VLA-REPLICA Setup Guide
Start here
This documentation is organized into separate pages so the setup flow is easier to follow:
- Bill of materials
- Hardware assembly
- Software installation
- System Calibration
- Running evaluations
- Task reference
- Troubleshooting & checklists
Overview & prerequisites
VLA-REPLICA is a low-cost, reproducible real-world benchmark for evaluating vision-language-action policies on tabletop manipulation tasks.
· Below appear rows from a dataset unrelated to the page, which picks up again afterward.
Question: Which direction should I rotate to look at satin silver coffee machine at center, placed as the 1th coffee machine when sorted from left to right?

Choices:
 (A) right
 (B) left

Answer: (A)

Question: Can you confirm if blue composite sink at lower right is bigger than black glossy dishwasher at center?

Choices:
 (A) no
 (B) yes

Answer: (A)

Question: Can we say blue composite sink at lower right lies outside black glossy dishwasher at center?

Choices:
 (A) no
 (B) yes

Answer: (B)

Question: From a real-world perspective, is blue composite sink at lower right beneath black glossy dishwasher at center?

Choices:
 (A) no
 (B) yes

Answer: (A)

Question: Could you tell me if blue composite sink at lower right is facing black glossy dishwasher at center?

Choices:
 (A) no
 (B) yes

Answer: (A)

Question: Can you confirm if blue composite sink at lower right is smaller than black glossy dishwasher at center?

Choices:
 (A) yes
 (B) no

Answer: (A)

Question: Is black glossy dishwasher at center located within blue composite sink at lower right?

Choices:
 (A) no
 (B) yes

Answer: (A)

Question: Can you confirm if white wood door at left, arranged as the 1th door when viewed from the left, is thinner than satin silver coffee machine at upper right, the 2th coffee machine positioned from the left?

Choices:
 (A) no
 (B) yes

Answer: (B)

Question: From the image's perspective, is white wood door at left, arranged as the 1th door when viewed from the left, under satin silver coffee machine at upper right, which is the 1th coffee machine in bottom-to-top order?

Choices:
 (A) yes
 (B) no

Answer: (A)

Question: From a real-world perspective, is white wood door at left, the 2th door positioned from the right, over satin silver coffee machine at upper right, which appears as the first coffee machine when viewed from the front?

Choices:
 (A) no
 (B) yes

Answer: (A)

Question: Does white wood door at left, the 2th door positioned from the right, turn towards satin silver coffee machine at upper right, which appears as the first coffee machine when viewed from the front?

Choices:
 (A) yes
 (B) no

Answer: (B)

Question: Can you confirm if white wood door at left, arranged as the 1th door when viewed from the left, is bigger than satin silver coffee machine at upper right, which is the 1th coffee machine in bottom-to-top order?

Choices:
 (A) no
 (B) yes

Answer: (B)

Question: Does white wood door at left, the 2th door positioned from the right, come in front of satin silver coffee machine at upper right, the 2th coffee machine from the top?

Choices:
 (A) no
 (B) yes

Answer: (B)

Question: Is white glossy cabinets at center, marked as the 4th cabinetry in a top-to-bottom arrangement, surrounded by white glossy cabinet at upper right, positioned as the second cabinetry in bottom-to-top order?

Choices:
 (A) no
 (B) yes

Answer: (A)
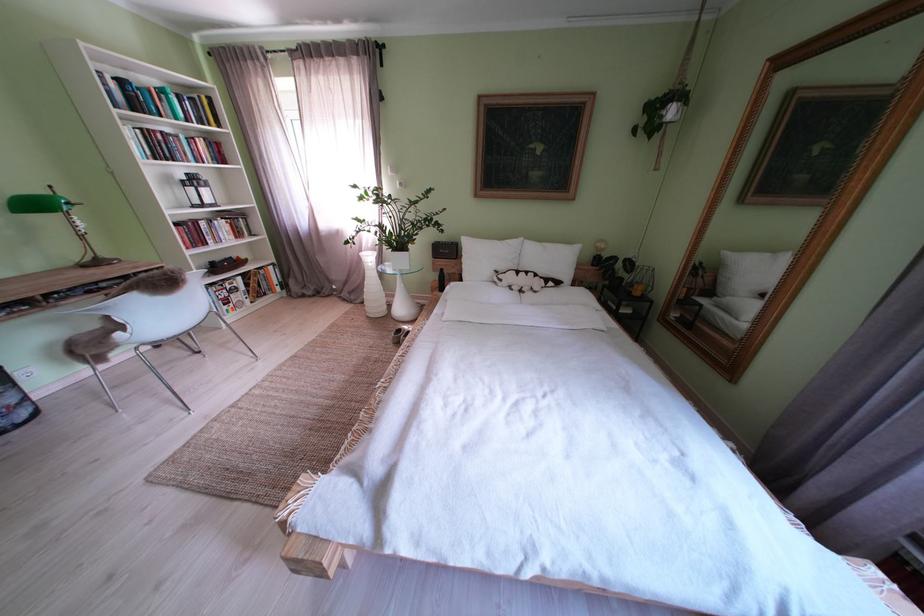
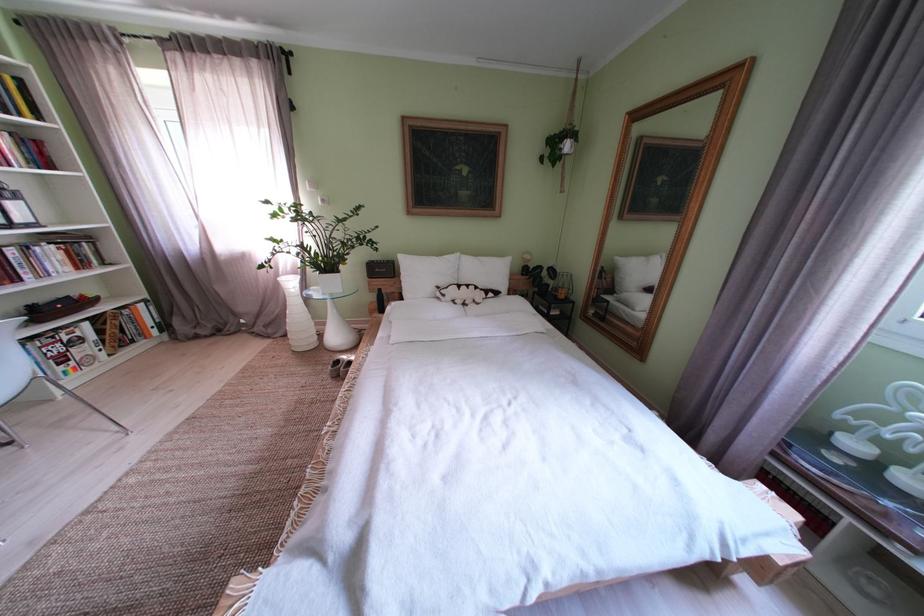
In the scene shown: Which direction would the cameraman need to move to produce the second image?

The cameraman moved toward left, forward.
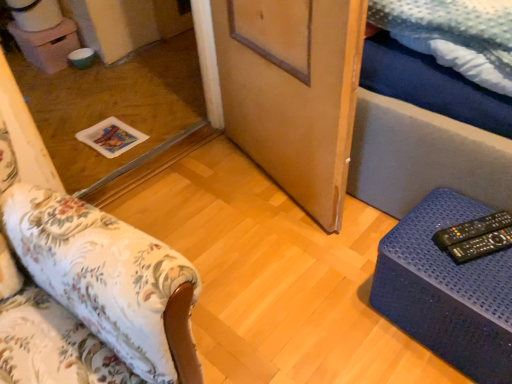
I want to click on free space in front of black plastic remote at lower right, which is the 1th remote in front-to-back order, so click(x=489, y=284).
It uses an SO-101 follower arm, a top RealSense camera, and a wrist RGB camera inside a standardized light box setup.
- Estimated setup time: about 1 hour for the core software + calibration workflow.
- Required background: none; the guide is written for non-experts.
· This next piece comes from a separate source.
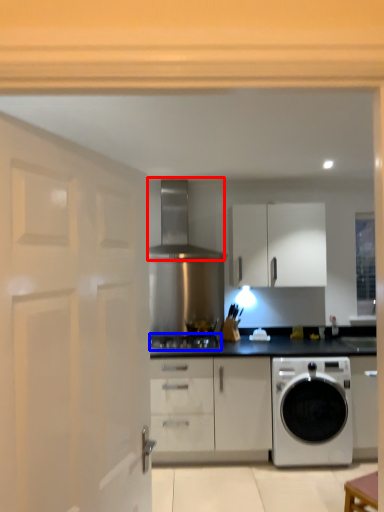
Question: Which object appears farthest to the camera in this image, exhaust hood (highlighted by a red box) or gas stove (highlighted by a blue box)?

Choices:
 (A) exhaust hood
 (B) gas stove

Answer: (A)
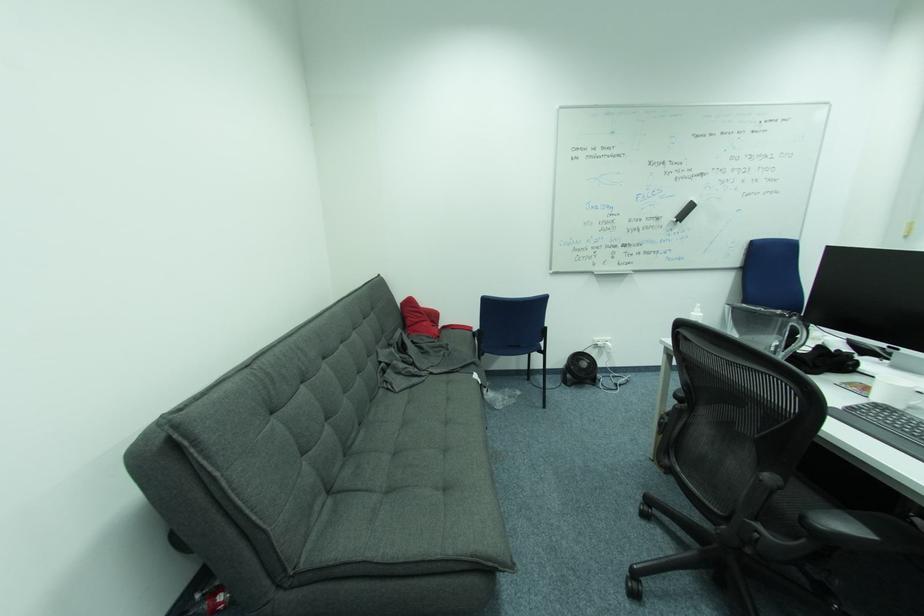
- System requirements: Our system utilizes an i9-10900X, 64GB RAM, and Nvidia A5000 (24GB VRAM). At least 24GB VRAM is recommended for real-time VLA inference, especially with pi0/pi0.5.
What is covered
This guide covers the full workflow from hardware assembly through policy evaluation:
- Gather the hardware and printed parts.
- Assemble the cameras, light box, and SO-101 platform.
- Install software and find device indices.
- Calibrate the arm and cameras.
- Run benchmark evaluations and compare results.
Quick notes
- Keep lighting, camera angles, and the background sheet consistent.
- Follow the calibration targets exactly before evaluating policies.
- Use the task reference and troubleshooting pages when setting up scenes.